Mercy restarts $271M medical center project in Muskegon

Mercy restarts $271M medical center project in Muskegon

Officials expect construction on the nine-story patient tower on the hospital’s campus to begin next September. Courtesy Mercy Health

With the support from its parent company, Mercy Health Muskegon is looking to move forward with its extensive medical center project after announcing a delay in the plans last year.

Mercy Health Muskegon announced Sept. 24 its parent company Trinity Health has approved plans to construct a roughly $271 million, 267-bed medical center on the existing Mercy campus at 1500 E. Sherman Blvd., Muskegon.

The project has been in the planning process for more than two years and currently includes the construction of a nine-story inpatient tower and emergency department on the southwest section of the Mercy campus, and extensive renovations at the location.

The new medical center will bring all of Mercy Health Muskegon-area inpatient services to a central location and also will offer single-occupancy inpatient rooms.

The project also includes plans for urgent care services in the existing emergency department and an outpatient center at the Hackley campus. The Mercy Health general campus building will be sold, repurposed, or demolished, according to a press release.

Greg Loomis, president of Mercy Health Muskegon, said the organization was delighted to receive the approval from the Trinity Health board, and it is an important milestone for the organization, patients, physicians and the lakeshore community.

“It allows us to proceed. We have been planning for about two and a half years for this project,” said Loomis. “We slowed down a little bit a year ago when we announced a delay in our planning just so we could step back and make sure, with everything about health care reform and the changes in health care today, that this was the right thing to do.”

Mercy Health Muskegon plans to move forward with preliminary site work this fall and begin major site work in spring 2016, according to Loomis.

“We will be building this right next to our existing Mercy hospital, and the nine-story patient tower will be attached to the existing Mercy facility,” said Loomis. “We have to move a bunch of parking around and prepare for building this patient tower, which will begin in September of next year.”

The anticipated timeline for the project includes: renovations to the existing Mercy campus building beginning by July 2018; the new medical center shell and patient tower completed by August 2018; and renovations to the existing building finalized and the new facility fully occupied by June 2019.

Grand Rapids-based The Christman Co. will serve as the construction manager for the project.

Mercy Health Muskegon filed a Certificate of Need application July 1, 2015, with the Michigan Department of Public Health under an expedited review process, according to Loomis.

“It is my understanding we should be hearing back in early October on that. We don’t anticipate any sort of obstacle with that,” said Loomis.
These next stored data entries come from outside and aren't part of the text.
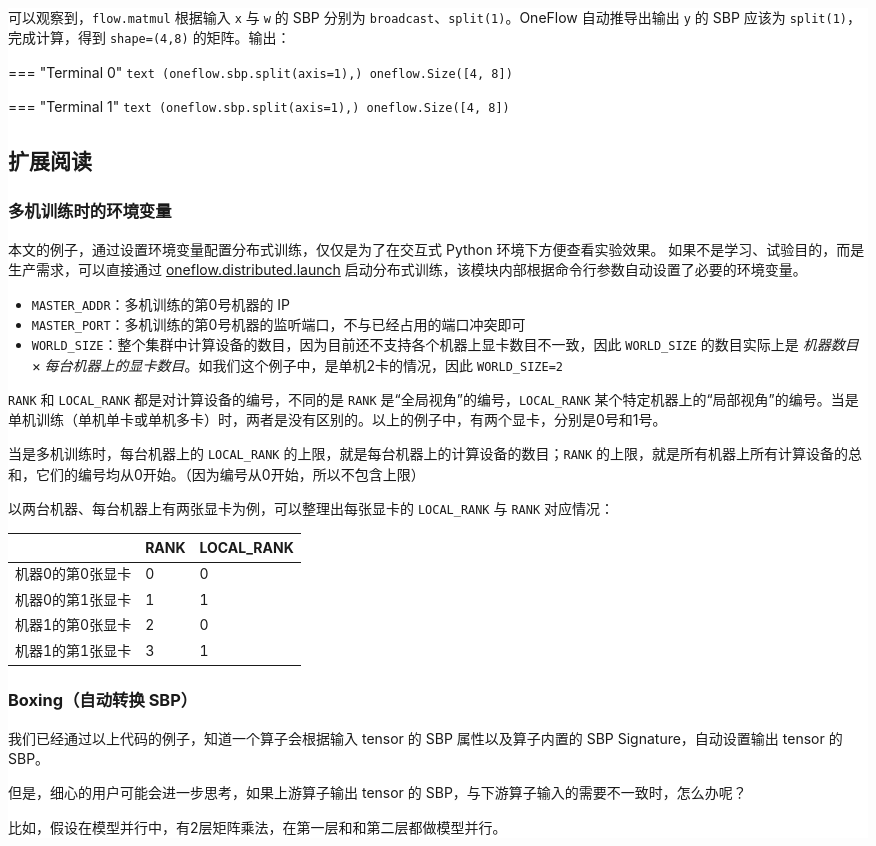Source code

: 可以观察到，`flow.matmul` 根据输入 `x` 与 `w` 的 SBP 分别为 `broadcast`、`split(1)`。OneFlow 自动推导出输出 `y` 的 SBP 应该为 `split(1)`，完成计算，得到 `shape=(4,8)` 的矩阵。输出：

=== "Terminal 0"
    ```text
    (oneflow.sbp.split(axis=1),)
    oneflow.Size([4, 8])
    ```

=== "Terminal 1"
    ```text
    (oneflow.sbp.split(axis=1),)
    oneflow.Size([4, 8])
    ```

## 扩展阅读

### 多机训练时的环境变量

本文的例子，通过设置环境变量配置分布式训练，仅仅是为了在交互式 Python 环境下方便查看实验效果。
如果不是学习、试验目的，而是生产需求，可以直接通过 [oneflow.distributed.launch](./04_launch.md) 启动分布式训练，该模块内部根据命令行参数自动设置了必要的环境变量。

- `MASTER_ADDR`：多机训练的第0号机器的 IP
- `MASTER_PORT`：多机训练的第0号机器的监听端口，不与已经占用的端口冲突即可
- `WORLD_SIZE`：整个集群中计算设备的数目，因为目前还不支持各个机器上显卡数目不一致，因此 `WORLD_SIZE` 的数目实际上是 $机器数目 \times 每台机器上的显卡数目$。如我们这个例子中，是单机2卡的情况，因此 `WORLD_SIZE=2`

`RANK` 和 `LOCAL_RANK` 都是对计算设备的编号，不同的是 `RANK` 是“全局视角”的编号，`LOCAL_RANK` 某个特定机器上的“局部视角”的编号。当是单机训练（单机单卡或单机多卡）时，两者是没有区别的。以上的例子中，有两个显卡，分别是0号和1号。

当是多机训练时，每台机器上的 `LOCAL_RANK` 的上限，就是每台机器上的计算设备的数目；`RANK` 的上限，就是所有机器上所有计算设备的总和，它们的编号均从0开始。（因为编号从0开始，所以不包含上限）

以两台机器、每台机器上有两张显卡为例，可以整理出每张显卡的 `LOCAL_RANK` 与 `RANK` 对应情况：

|                  | RANK | LOCAL_RANK |
| ---------------- | ---------- | ---- |
| 机器0的第0张显卡 | 0          | 0    |
| 机器0的第1张显卡 | 1          | 1    |
| 机器1的第0张显卡 | 2          | 0    |
| 机器1的第1张显卡 | 3          | 1    |

### Boxing（自动转换 SBP）

我们已经通过以上代码的例子，知道一个算子会根据输入 tensor 的 SBP 属性以及算子内置的 SBP Signature，自动设置输出 tensor 的 SBP。

但是，细心的用户可能会进一步思考，如果上游算子输出 tensor 的 SBP，与下游算子输入的需要不一致时，怎么办呢？

比如，假设在模型并行中，有2层矩阵乘法，在第一层和和第二层都做模型并行。
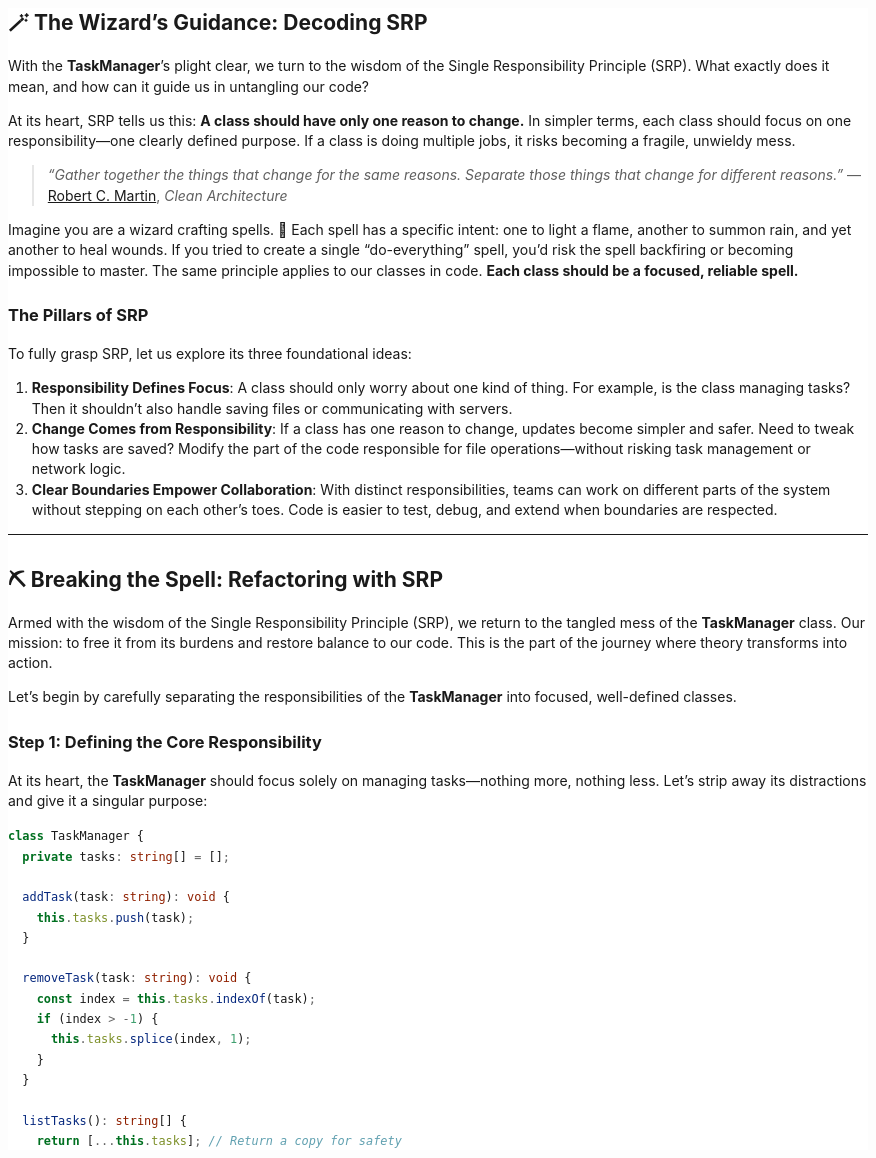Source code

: <a id="decoding"></a>
## 🪄 The Wizard’s Guidance: Decoding SRP

With the **TaskManager**’s plight clear, we turn to the wisdom of the Single Responsibility Principle (SRP). What exactly does it mean, and how can it guide us in untangling our code?

At its heart, SRP tells us this: **A class should have only one reason to change.** In simpler terms, each class should focus on one responsibility—one clearly defined purpose. If a class is doing multiple jobs, it risks becoming a fragile, unwieldy mess.

> _“Gather together the things that change for the same reasons. Separate those things that change for different reasons.”_ — [Robert C. Martin](https://en.wikipedia.org/wiki/Robert_C._Martin), _Clean Architecture_

Imagine you are a wizard crafting spells. 🧙 Each spell has a specific intent: one to light a flame, another to summon rain, and yet another to heal wounds. If you tried to create a single “do-everything” spell, you’d risk the spell backfiring or becoming impossible to master. The same principle applies to our classes in code. **Each class should be a focused, reliable spell.**

### The Pillars of SRP  
To fully grasp SRP, let us explore its three foundational ideas:

1. **Responsibility Defines Focus**: A class should only worry about one kind of thing. For example, is the class managing tasks? Then it shouldn’t also handle saving files or communicating with servers.
2. **Change Comes from Responsibility**: If a class has one reason to change, updates become simpler and safer. Need to tweak how tasks are saved? Modify the part of the code responsible for file operations—without risking task management or network logic.
3. **Clear Boundaries Empower Collaboration**: With distinct responsibilities, teams can work on different parts of the system without stepping on each other’s toes. Code is easier to test, debug, and extend when boundaries are respected.

---

<a id="refactor"></a>
## ⛏️ Breaking the Spell: Refactoring with SRP

Armed with the wisdom of the Single Responsibility Principle (SRP), we return to the tangled mess of the **TaskManager** class. Our mission: to free it from its burdens and restore balance to our code. This is the part of the journey where theory transforms into action. 

Let’s begin by carefully separating the responsibilities of the **TaskManager** into focused, well-defined classes.

### Step 1: Defining the Core Responsibility
At its heart, the **TaskManager** should focus solely on managing tasks—nothing more, nothing less. Let’s strip away its distractions and give it a singular purpose:

```typescript
class TaskManager {
  private tasks: string[] = [];

  addTask(task: string): void {
    this.tasks.push(task);
  }

  removeTask(task: string): void {
    const index = this.tasks.indexOf(task);
    if (index > -1) {
      this.tasks.splice(index, 1);
    }
  }

  listTasks(): string[] {
    return [...this.tasks]; // Return a copy for safety
```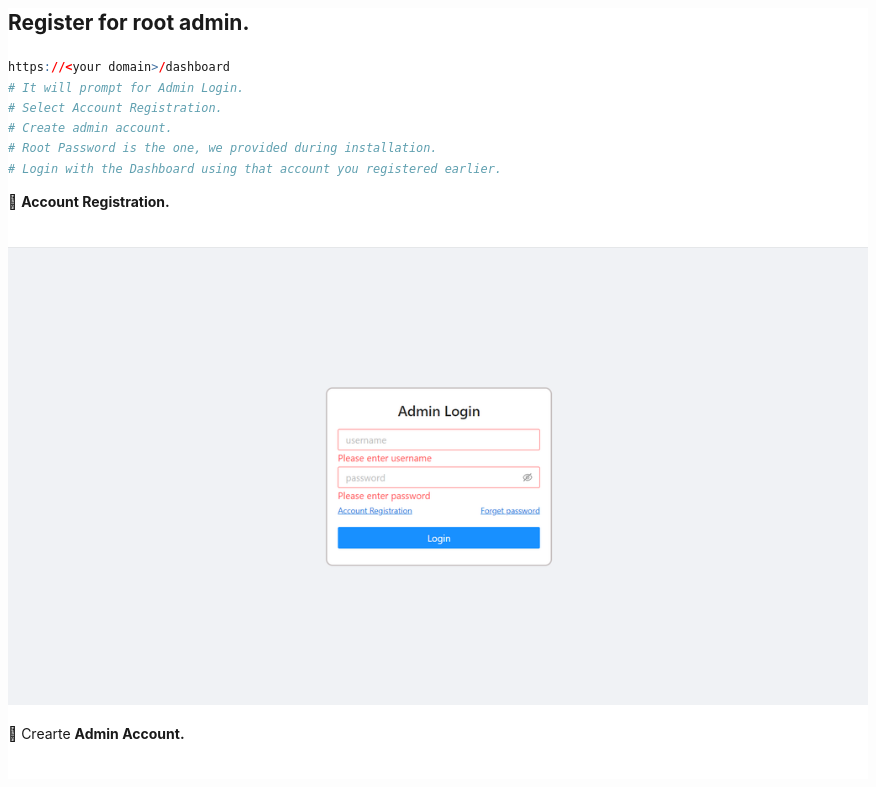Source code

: ## Register for **root admin**.

```R
https://<your domain>/dashboard
# It will prompt for Admin Login.
# Select Account Registration.
# Create admin account.
# Root Password is the one, we provided during installation.
# Login with the Dashboard using that account you registered earlier.
```

:large_orange_diamond: **Account Registration.**

<br>
<img alt="registration-admin-account" src="./idiag/reg-ad.png" class="lazy" width="100%">
<br>

:large_orange_diamond: Crearte **Admin Account.**

<br>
“This is a big project for Muskegon, and we are excited for what this will do for providing health care in Muskegon. This is at least a 50-year or more decision and project.”

Mercy Health Muskegon initially proposed a roughly $96.7 million expansion project and relocation of acute care services to the Mercy campus in the spring of 2013, before announcing in February 2014 a decision to pursue approval for an approximately $220 million medical center.

The new plans included a greater focus on outpatient services, a new state-of-the-art medical center, and addressing concerns about space inefficiencies.

“We are excited about building the building, but we are equally excited about how we do what we do in that building,” said Loomis. “Again, for the last couple of years we have been moving forward with implementing our own version of a lean health care organization. We actually designed the building with those principles in mind.”

During the planning process, Mercy Health Muskegon used a strategic planning and management process for acute care facilities known as True North, which has roots in the lean philosophy used in the manufacturing industry.

Jeff Alexander, vice president of strategic integration and Mercy Health Muskegon’s lead executive through the facility planning and design process, said by using the True North or lean process, the organization has made a significant investment in the design process.

“The result will be a new and extraordinary medical center for the lakeshore,” said Alexander. “Large groups of patients, physicians and staff used lean tools to come up with the framework necessary to design the architecture for the medical center, which has patients as the central focus of the design. This enabled us to create a new care delivery model.”

Loomis said one of the principles of design was to minimize the amount of steps or travel time between procedures for patients by bringing the required equipment to the patient’s bedside and developing a universal care unit.

“This universal care unit can flex, just as the name implies. It may be weighted more to outpatient surgery use in the morning, flex to endoscopy or (catheter) lab in the afternoon and emergency in the evening. It is one of the designs that will be good for everybody, including physicians and our patients,” said Loomis.

“We are going to have a lot of processes to redesign that will come together as we move into this building.”